There is no denying that IMF bailouts are the most unfavorable option for any economy. The IMF conditionalities are often difficult to keep up with and could build added pressures on the domestic economy, as seen in Sri Lanka in the last decade. Given internal issues that have ranged from the constitutional crisis in October 2018 to multiple monsoon failures that threatened agricultural productivity in the last decade, the economy couldn’t keep the IMF stipulated budget deficits at around 5 percent of GDP, and also failed to achieve no significant improvement in exports or economic growth.
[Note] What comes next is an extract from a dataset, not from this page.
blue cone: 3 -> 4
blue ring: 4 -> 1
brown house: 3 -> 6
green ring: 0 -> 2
Between 2015 and 2019, Sri Lanka’s government revenue contracted from 14.1 percent to 12.6 percent of GDP, and the growth rate slumped from 5 percent to 2.9 percent.
Nevertheless, it was important for the country’s administration to fathom the depth of the current economic crisis and the consequences it could have. Sri Lanka’s lack of pragmatism with the IMF in the earlier stages of the crisis made things worse and reduced its options to avert this meltdown. In fact, former Finance Minister Basil Rajapaksa, who was instrumental in negotiating the Indian relief package to Sri Lanka, was removed from his position days before his scheduled trip to the United States for discussions on a possible bailout package with the IMF in April 2022.
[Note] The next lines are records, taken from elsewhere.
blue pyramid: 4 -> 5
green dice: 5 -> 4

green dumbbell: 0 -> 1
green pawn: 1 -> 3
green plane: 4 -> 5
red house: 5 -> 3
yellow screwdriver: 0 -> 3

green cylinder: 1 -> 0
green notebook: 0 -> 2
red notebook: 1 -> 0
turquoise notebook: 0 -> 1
The recent IMF agreement requires debt restructuring with all external and private creditors. Although the country is eyeing a December 2022 deadline for the bailout, the debt relief measures throw this timeline into doubt. Japan has been endowed with the responsibility of holding talks with Sri Lanka’s major bilateral creditors such as India and China. However, the diplomatic coldness between India and China, along with China’s hidden loans and Belt and Road Initiative (BRI) ambitions in Sri Lanka, might dampen the debt restructuring process.
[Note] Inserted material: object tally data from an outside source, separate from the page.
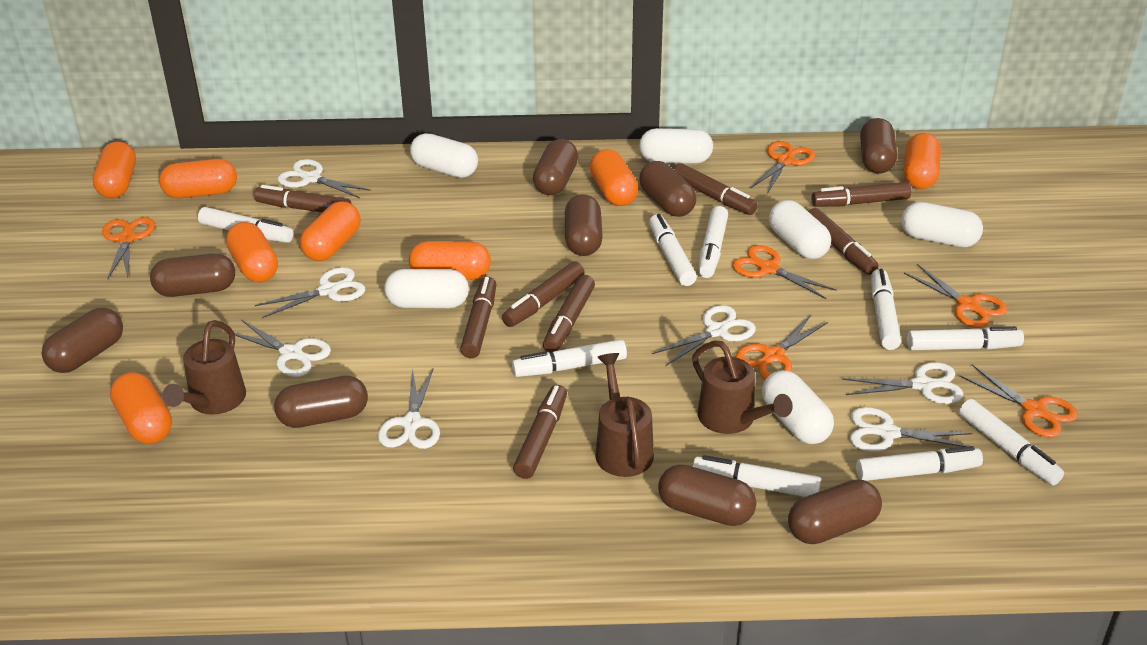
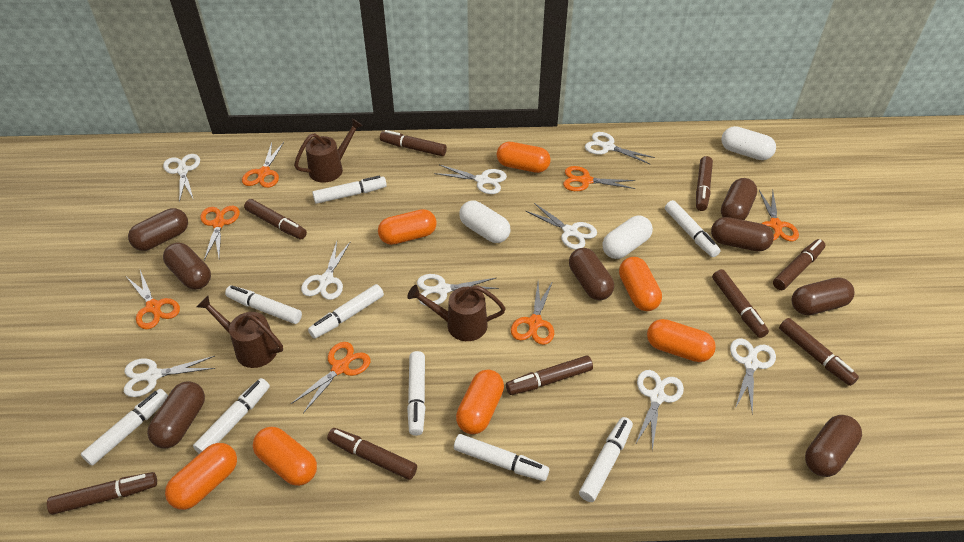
brown capsule: 9 -> 8
brown marker: 8 -> 9
orange capsule: 8 -> 7
orange scissors: 6 -> 7
white capsule: 6 -> 3
white scissors: 7 -> 9

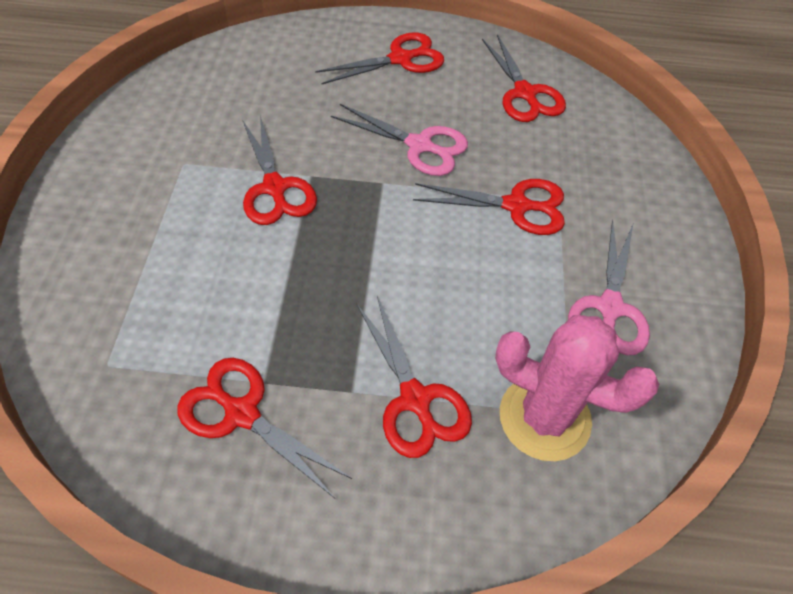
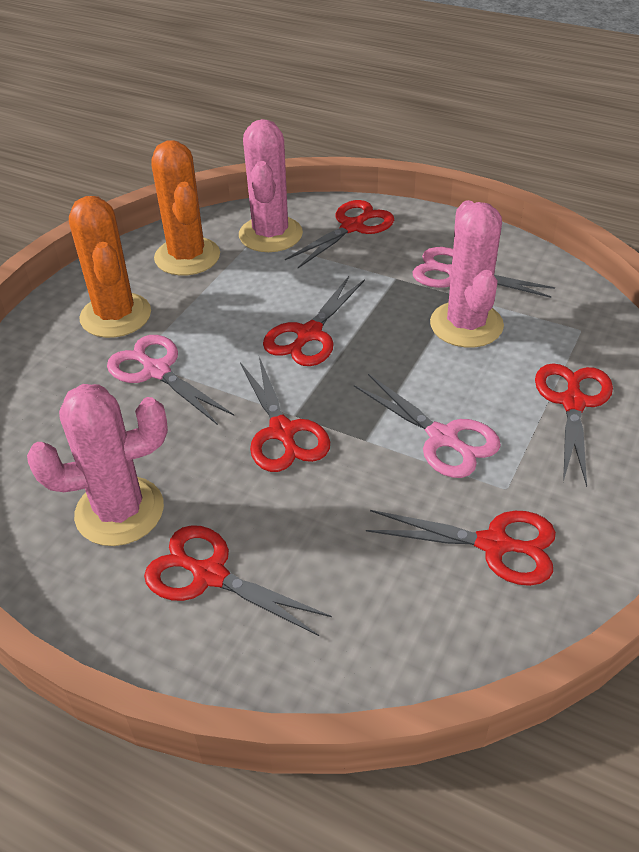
orange cactus: 0 -> 2
pink cactus: 1 -> 3
pink scissors: 2 -> 3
As Sri Lanka and the world were getting ready to recover from the pandemic’s macroeconomic impacts, the Russia-Ukraine war has added fresh wounds to the island nation. Not only has the conflict deteriorated Sri Lanka’s tourist revenues from Russians and Eastern Europeans, who previously visited the country every year in large numbers, but it has also resulted in serious energy and food security concerns from soaring fuel prices and disrupted food supply chains. Considering this, although the IMF program is moving out of its previous deadlock, swifter actions on this seems to be imperative in the Sri Lankan economy’s recovery process.